Thus freely speaks Montaigne concerning cats, and I hope I may take as great a liberty to blame any man, and laugh at him too, let him be never so grave, that hath not heard what Anglers can say in the justification of their art and recreation; which I may again tell you is so full of pleasure, that we need not borrow their thoughts to think ourselves happy.

VEN. Sir, you have almost amazed me: for though I am no scoffer, yet I have, I pray let me speak it without offence, always looked upon Anglers as more patient and more simple men than I fear I shall find you to be.

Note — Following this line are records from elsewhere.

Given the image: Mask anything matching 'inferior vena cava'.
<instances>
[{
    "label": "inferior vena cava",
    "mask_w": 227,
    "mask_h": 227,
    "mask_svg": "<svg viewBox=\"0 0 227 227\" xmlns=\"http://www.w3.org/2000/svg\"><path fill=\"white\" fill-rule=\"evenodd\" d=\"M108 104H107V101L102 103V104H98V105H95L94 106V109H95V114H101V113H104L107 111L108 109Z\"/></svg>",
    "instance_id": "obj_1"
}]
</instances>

PISC. Sir, I hope you will not judge my earnestness to be impatience: and for my simplicity, if by that you mean a harmlessness, or that simplicity which was usually found in the primitive Christians, who were, as most Anglers are, quiet men and followers of peace,--men that were so simply-wise as not to sell their consciences to buy riches, and with them vexation and a fear to die; if you mean such simple men as lived in those times when there were fewer lawyers, when men might have had a lordship safely conveyed to them in a piece of parchment no bigger than your hand, though several sheets will not do it safely in this wiser age,--I say, Sir, if you take us Anglers to be such simple men as I have spoken of, then myself and those of my profession will be glad to be so understood: but if by simplicity you meant to express a general defect in those that profess and practice the excellent art of Angling, I hope in time to disabuse you, and make the contrary appear so evidently, that, if you will but have patience to hear me, I shall remove all the anticipations that discourse, or time, or prejudice, have possessed you with against that laudable and ancient art; for I know it is worthy the knowledge and practice of a wise man.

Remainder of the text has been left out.